Posizioni nette, radicali, oltranziste. Ma opposte. Solo Rossi è rimasto nel mezzo dicendo: "Dopo una tragedia non ha senso correre e non ha senso non correre. Nulla può cambiare quello che è già successo. Mi sarei fermato più volentieri, ma tra una settimana siamo di nuovo in pista". Io sto lì, dove sta lui, in quel limbo, su quel confine lì in cui ammetto di non avere un'idea secca; un po' papà, un po' motociclista, un po' giornalista. Ma non conta.

LE DIMENTICANZE DI VITTORIO SGARBI

Vittorio Sgarbi invece ha tuonato contro le moto.
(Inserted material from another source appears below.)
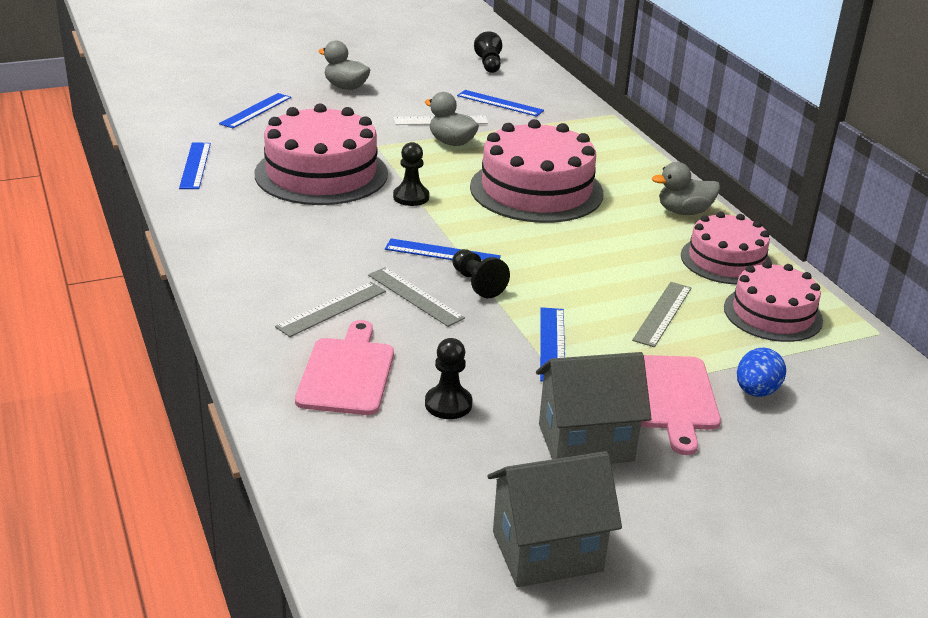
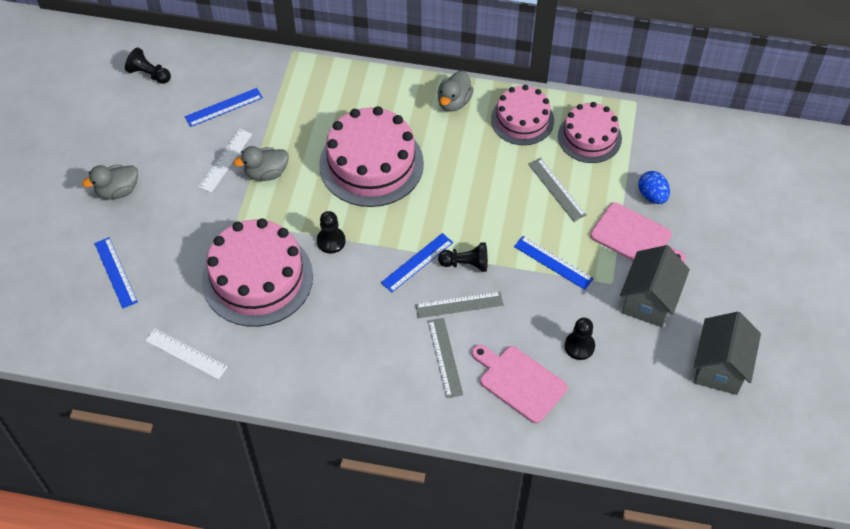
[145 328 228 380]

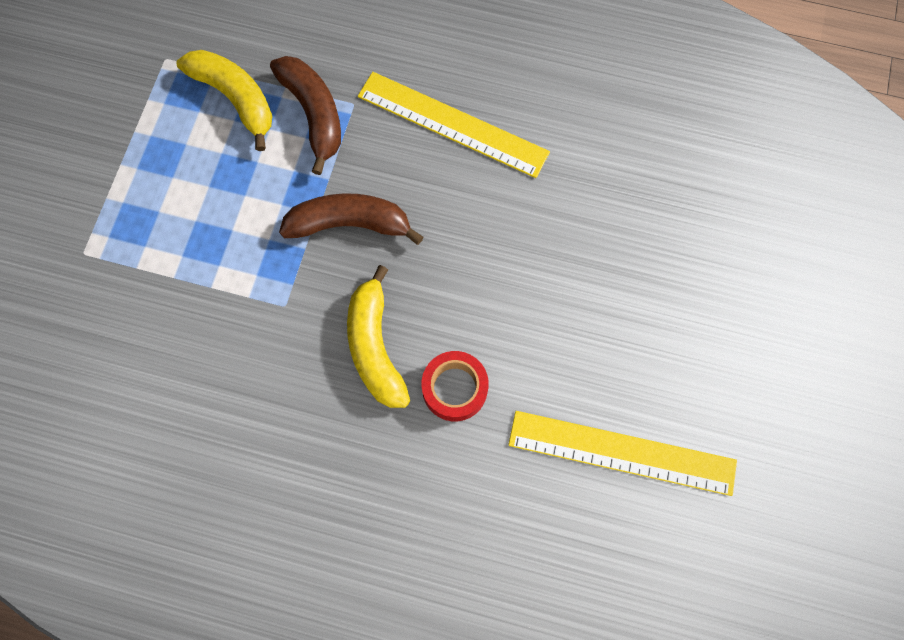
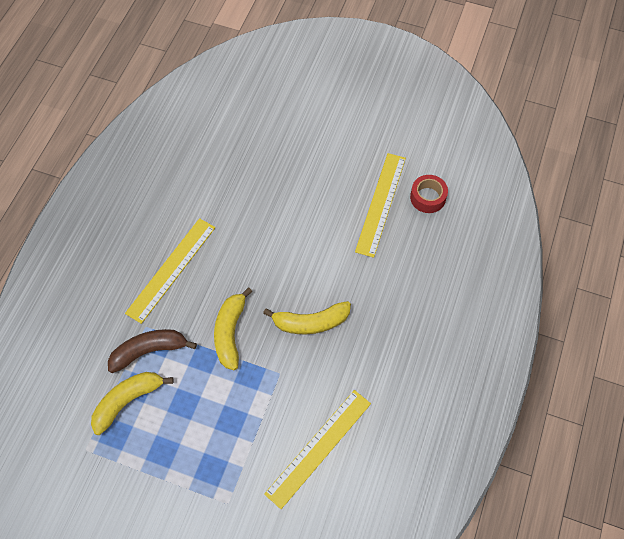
[214 287 252 370]
[410 175 448 213]
[264 390 371 509]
Ci sta, è lui. Ha proposto gare limitate a 180 all'ora di velocità per tutti, come se uniformarli fosse meglio, quando è ovvio che sarebbe peggio. Ha innalzato l'immagine dell'auto rispetto alla moto, dimenticandosi delle morti in auto, ultima ma non ultima quella di Hubert a Spa nel 2019; oppure dimenticandosi del rogo di Grosjean in Bahrein nel 2020, che non è stato esattamente uno scherzo da niente. Ma dimenticandosi soprattutto che se può muoversi a bordo di una comoda berlina, con il lampeggiante sul tetto e in totale sicurezza è anche e soprattutto perché qualcuno è morto correndo, e per quel morto la sicurezza ha fatto un piccolo passo in avanti. Che è anche l'unica maniera di dare un senso alle tragedie della pista. Forse, sarebbe stato meglio ricordarsi che i cittadini italiani continuano a muoversi su strade spesso devastate, delimitate da guardrail ghigliottina e abbassare la velocità non è esattamente la soluzione.